Pendant le mois d'août, nous publions à nouveau quelques-uns des textes les plus lus de l'année.


On s'accorde à dire qu'une bonne écoute est un savoir-être majeur, quel que soit le contexte. Encore faut-il s'entendre sur ce que l'on met derrière ce mot.

Une disposition intérieure

L'écoute est un mouvement presque invisible qui va de l'intérieur vers l'extérieur. D'abord un silence qui s'installe en soi. C'est le premier écueil : nous avons du mal à faire taire notre mental et notre pulsion à agir.

Notre voix intérieure est inlassable : elle juge, prépare ses réponses, saute aux conclusions... Nous voulons « faire » : conseiller, résoudre, aider, soutenir ...

Or, écouter consiste à donner toute son attention à l'autre, en s'oubliant soi.

C'est un moment où on choisit délibérément de s'effacer, de mettre de côté son propre cadre de référence, pour entrer dans une autre façon de penser et de voir le monde. L'univers cesse de tourner autour de notre propre personne. C'est pourquoi l'écoute demande de l'empathie : cette capacité à se mettre à la place de l'autre, tout en gardant la conscience de soi, et sans se noyer dans l'émotion.

Une écoute qui serait « sympathique » au sens psychologique du mot, risque d'être préjudiciable aux deux interlocuteurs. Car la sympathie est un « souffrir en même temps», dont on sait qu'elle mène bien des professionnels du soin au burn-out.

L'écoute, un accueil.

Le silence est un indice de notre état d'esprit. Hostile, il est comme un mur. Bienveillant, il ouvre les bras. C'est pourquoi ce silence doit être habité. Par des regards, quelques questions, des relances, des mouvements du corps… Le silence doit être subtilement actif.

L'expérience émotionnelle et cognitive de l'autre est toujours singulière. Ecouter c'est faire un effort pour saisir cette originalité.

Il s'agit d'entendre, comprendre, accepter. Et aussi de refléter cette compréhension, et souvent de l'approfondir. Ce qui ne veut pas dire cautionner. Ni consentir. Ni approuver. Simplement offrir un espace pour l'expression des joies, des peines, des succès, des angoisses, des doutes... D'abord faire de la place à l'autre.

C'est un compagnonnage épaule contre épaule: écouter c'est être ni trop en avant, ni trop en arrière. C'est vraiment rejoindre l'autre là où il est. Il sera bien temps, un peu plus tard, de se positionner à son tour. Si besoin.

Pour l'heure écoutons. Ouvrons la porte. Laissons circuler ce qui a besoin de circuler. Soyons transparents.

Notre attention dénote une intention.

L'écoute est un comportement volontaire, qui devient une seconde nature avec la pratique.

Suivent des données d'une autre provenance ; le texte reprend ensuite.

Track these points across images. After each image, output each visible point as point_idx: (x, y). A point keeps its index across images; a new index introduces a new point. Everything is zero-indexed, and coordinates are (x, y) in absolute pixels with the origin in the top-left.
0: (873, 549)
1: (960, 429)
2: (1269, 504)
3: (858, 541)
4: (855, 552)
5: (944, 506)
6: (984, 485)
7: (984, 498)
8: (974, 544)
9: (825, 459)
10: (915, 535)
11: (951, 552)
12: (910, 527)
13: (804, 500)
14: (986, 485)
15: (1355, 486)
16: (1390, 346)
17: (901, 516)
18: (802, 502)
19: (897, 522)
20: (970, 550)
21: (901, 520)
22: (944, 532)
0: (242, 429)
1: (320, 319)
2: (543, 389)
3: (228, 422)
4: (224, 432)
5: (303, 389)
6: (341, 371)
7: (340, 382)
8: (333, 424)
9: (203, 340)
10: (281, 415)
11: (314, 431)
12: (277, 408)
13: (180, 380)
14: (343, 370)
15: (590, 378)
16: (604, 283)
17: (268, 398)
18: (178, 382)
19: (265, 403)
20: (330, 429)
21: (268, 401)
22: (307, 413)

L'aspect volontaire de l'écoute peut être un piège.

  • D'une part parce que cette attitude ne doit pas être une posture artificielle, un masque pour se valoriser soi. Il ne s'agit pas de « se regarder écouter ». On ne joue pas à écouter. L'autre n'est pas un objet au service de notre égo ou de notre désir de puissance.
  • D'autre part, parce que ce comportement doit être à la fois plein de tact et opportun. Rien de pire que d'avoir l'impression d'être regardé avec une forme de pitié. A cet égard, il y a des bienveillances qui sont des violences. Si votre interlocuteur n'ouvre pas sa porte, vous n'avez pas le droit de la forcer.

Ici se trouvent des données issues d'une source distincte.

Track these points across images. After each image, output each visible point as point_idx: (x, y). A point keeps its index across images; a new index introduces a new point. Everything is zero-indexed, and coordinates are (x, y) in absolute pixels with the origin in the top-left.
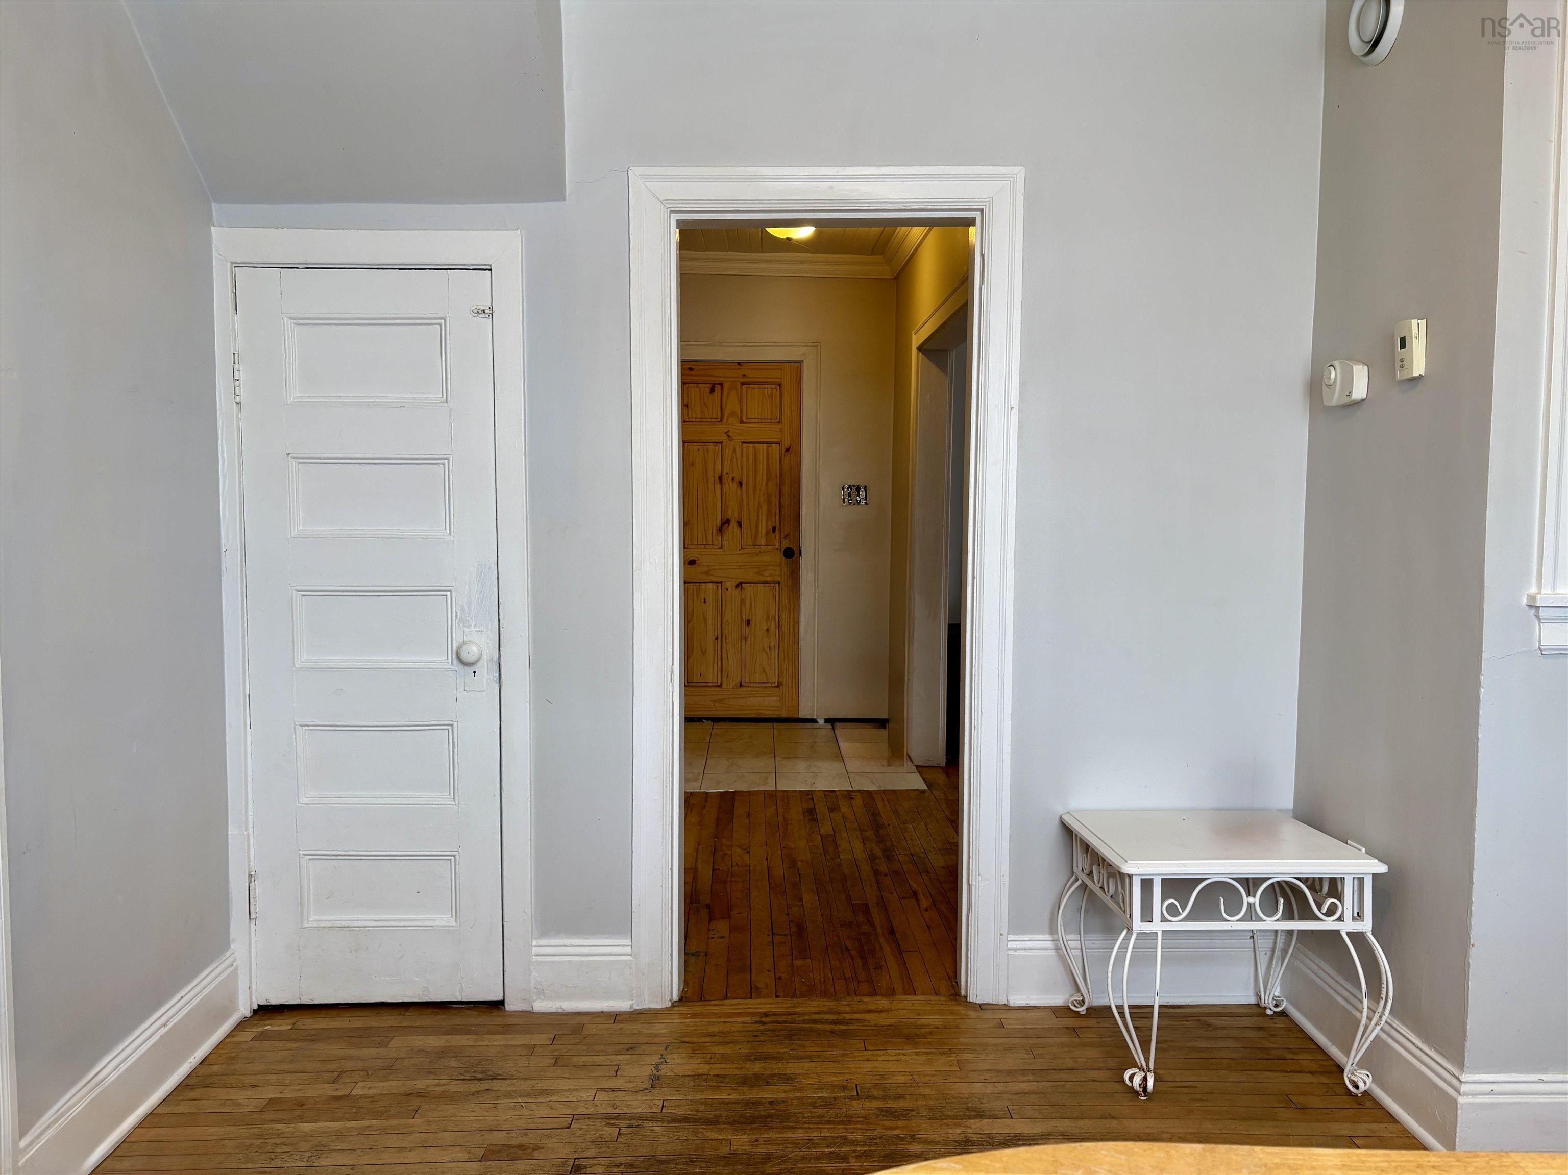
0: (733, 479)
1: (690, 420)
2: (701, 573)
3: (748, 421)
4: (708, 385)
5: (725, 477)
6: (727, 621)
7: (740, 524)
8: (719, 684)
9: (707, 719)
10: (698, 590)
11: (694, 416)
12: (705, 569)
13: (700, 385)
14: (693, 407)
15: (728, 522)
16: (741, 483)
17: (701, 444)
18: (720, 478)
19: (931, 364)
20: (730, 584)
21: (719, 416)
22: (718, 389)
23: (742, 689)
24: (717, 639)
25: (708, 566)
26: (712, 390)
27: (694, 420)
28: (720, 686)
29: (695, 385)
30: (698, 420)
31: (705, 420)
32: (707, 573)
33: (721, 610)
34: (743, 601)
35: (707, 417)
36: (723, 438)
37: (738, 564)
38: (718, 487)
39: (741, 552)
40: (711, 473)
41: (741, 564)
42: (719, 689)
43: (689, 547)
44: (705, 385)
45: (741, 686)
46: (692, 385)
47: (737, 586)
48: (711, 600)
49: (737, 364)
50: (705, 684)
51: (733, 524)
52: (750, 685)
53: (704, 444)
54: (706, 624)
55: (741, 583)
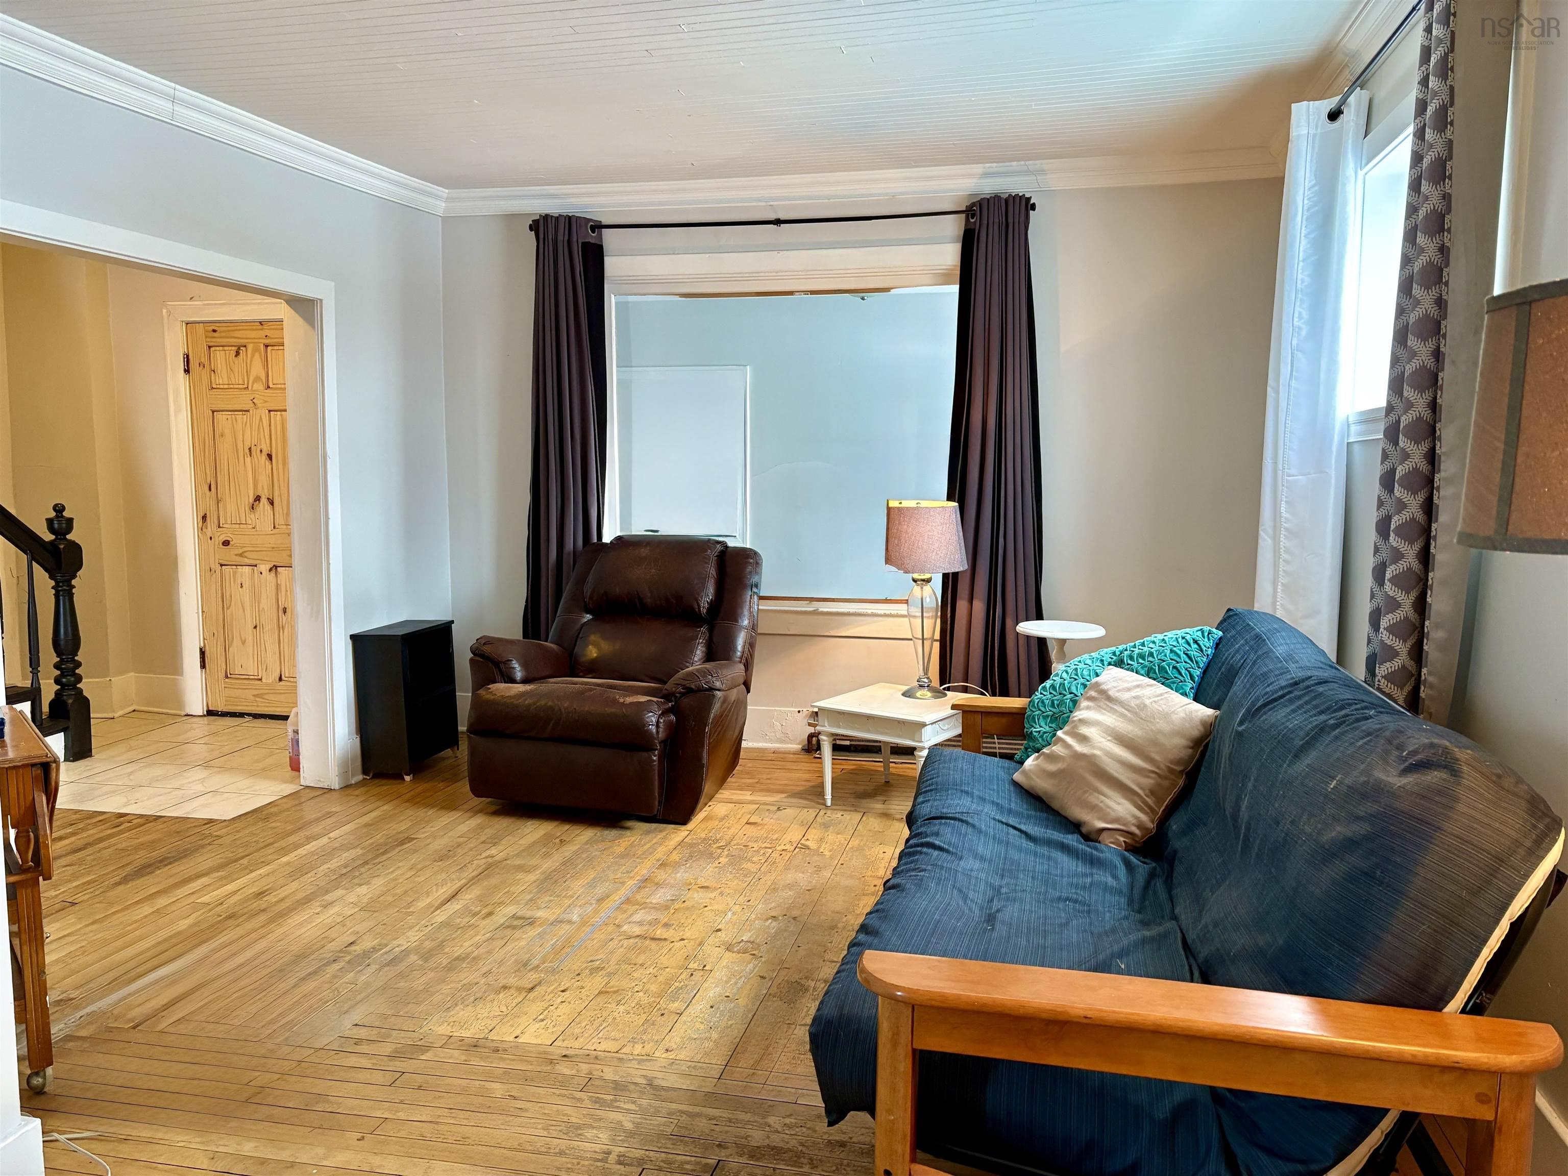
0: (261, 451)
1: (218, 386)
2: (236, 555)
3: (274, 386)
4: (233, 348)
5: (253, 448)
6: (263, 609)
7: (272, 503)
8: (260, 677)
9: (249, 715)
10: (235, 573)
11: (221, 382)
12: (241, 551)
13: (226, 348)
14: (219, 372)
15: (258, 499)
16: (270, 457)
17: (230, 413)
18: (250, 449)
19: (297, 315)
20: (264, 568)
21: (246, 382)
22: (242, 351)
23: (281, 683)
24: (255, 627)
25: (242, 547)
26: (237, 354)
27: (222, 386)
28: (260, 680)
29: (221, 348)
30: (226, 386)
31: (232, 386)
32: (241, 555)
33: (256, 596)
34: (278, 587)
35: (233, 382)
36: (249, 406)
37: (270, 546)
38: (248, 459)
39: (272, 532)
40: (240, 445)
41: (273, 546)
42: (259, 682)
43: (224, 526)
44: (230, 348)
45: (280, 679)
46: (217, 348)
47: (270, 570)
48: (247, 583)
49: (258, 324)
50: (247, 677)
51: (264, 500)
52: (290, 679)
53: (233, 413)
54: (244, 611)
55: (276, 567)
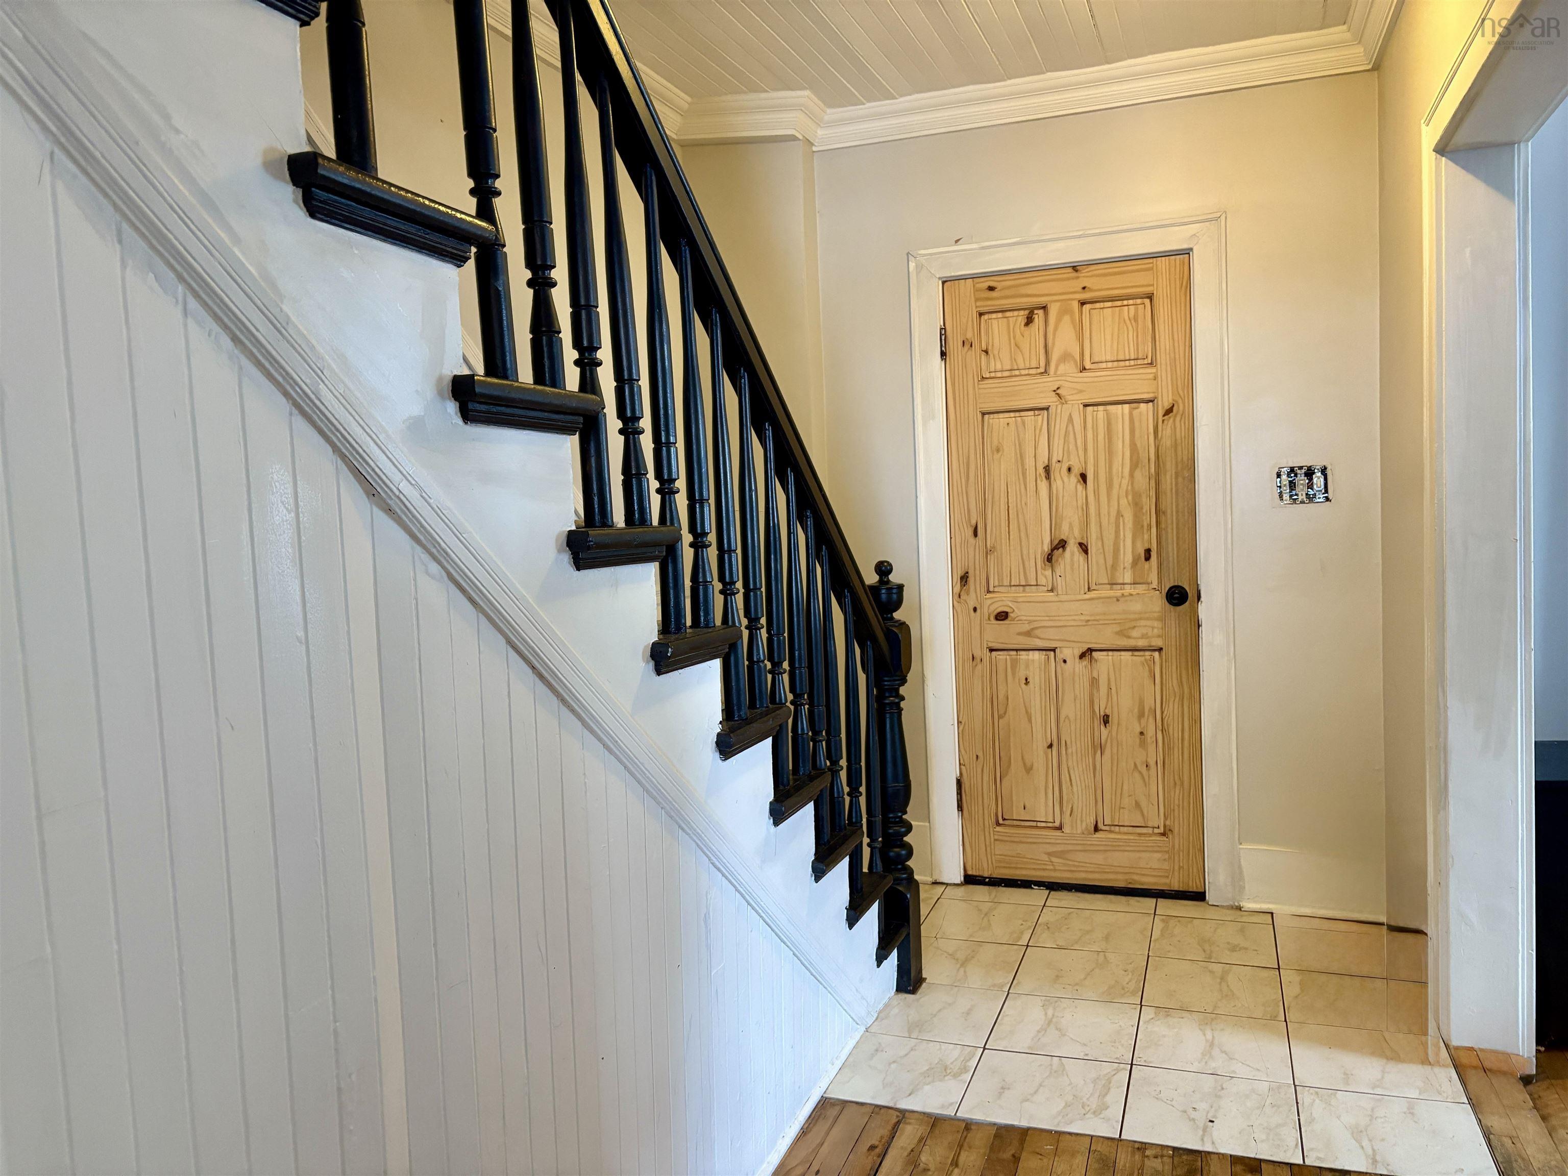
0: (1069, 469)
1: (993, 375)
2: (1019, 634)
3: (1093, 366)
4: (1022, 313)
5: (1054, 466)
6: (1067, 717)
7: (1084, 547)
8: (1057, 824)
9: (1040, 884)
10: (1015, 663)
11: (999, 367)
12: (1027, 627)
13: (1008, 314)
14: (996, 352)
15: (1062, 544)
16: (1083, 477)
17: (1012, 414)
18: (1047, 469)
20: (1070, 652)
21: (1043, 364)
22: (1039, 315)
23: (1098, 835)
24: (1050, 746)
25: (1030, 622)
26: (1029, 321)
27: (999, 375)
28: (1060, 828)
29: (1000, 315)
30: (1006, 374)
31: (1017, 373)
32: (1028, 634)
33: (1055, 695)
34: (1094, 682)
35: (1022, 366)
36: (1049, 399)
37: (1083, 618)
38: (1043, 485)
39: (1087, 596)
40: (1029, 462)
41: (1088, 618)
42: (1058, 833)
43: (996, 590)
44: (1016, 313)
45: (1096, 829)
46: (994, 316)
47: (1082, 656)
48: (1037, 679)
49: (1070, 270)
50: (1034, 824)
51: (1072, 548)
52: (1113, 828)
53: (1017, 414)
54: (1030, 721)
55: (1090, 650)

Zorro et St Bernard, sachez passer votre chemin si vous êtes malvenus ! L'écoute est une marque de respect, pas une intrusion. On peut écouter trop, comme on peut écouter trop peu, ou à mauvais escient.

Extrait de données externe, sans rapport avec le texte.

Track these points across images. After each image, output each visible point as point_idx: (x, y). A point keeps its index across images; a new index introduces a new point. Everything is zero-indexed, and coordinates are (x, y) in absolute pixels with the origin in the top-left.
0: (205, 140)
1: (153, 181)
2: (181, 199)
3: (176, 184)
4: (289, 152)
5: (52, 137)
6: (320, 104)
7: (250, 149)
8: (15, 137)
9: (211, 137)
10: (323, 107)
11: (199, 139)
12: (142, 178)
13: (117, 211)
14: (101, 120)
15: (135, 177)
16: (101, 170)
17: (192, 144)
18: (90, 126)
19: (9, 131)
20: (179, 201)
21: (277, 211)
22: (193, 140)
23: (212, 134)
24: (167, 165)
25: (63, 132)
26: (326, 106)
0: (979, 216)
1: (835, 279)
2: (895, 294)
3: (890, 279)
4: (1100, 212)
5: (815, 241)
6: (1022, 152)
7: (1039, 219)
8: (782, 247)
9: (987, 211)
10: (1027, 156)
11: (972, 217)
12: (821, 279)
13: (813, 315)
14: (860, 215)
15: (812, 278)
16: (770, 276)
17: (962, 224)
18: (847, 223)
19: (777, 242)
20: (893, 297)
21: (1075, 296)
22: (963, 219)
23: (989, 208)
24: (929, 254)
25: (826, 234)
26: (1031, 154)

Par ailleurs, écouter n'est pas résoudre un problème. Il n'y a pas d'un côté un sachant et de l'autre une personne que l'on infantilise. Il ne faut ni vouloir, ni faire, à la place de l'autre.

Et enfin, si une bonne écoute demande de connaître quelques techniques, comme les reformulations, le questionnement, les relances ou les résumés, il ne s'agit surtout pas de les appliquer mécaniquement.

L'écoute n'est pas universellement bonne. Elle requière de la solidité, un jugement sûr, des conditions, un savoir-faire, un doigté...

L'écoute est un art. Une matière perfectible. Subtile.

Celui qui veut écouter doit se laisser guider. Il doit suivre, se caler sur le rythme de son interlocuteur. Et éviter les mouvements maladroits qui peuvent créer des cassures. C'est le bloc de marbre qui indique quelle sculpture il requiert.

Le bon sculpteur met son adresse au service de ce que propose la matière.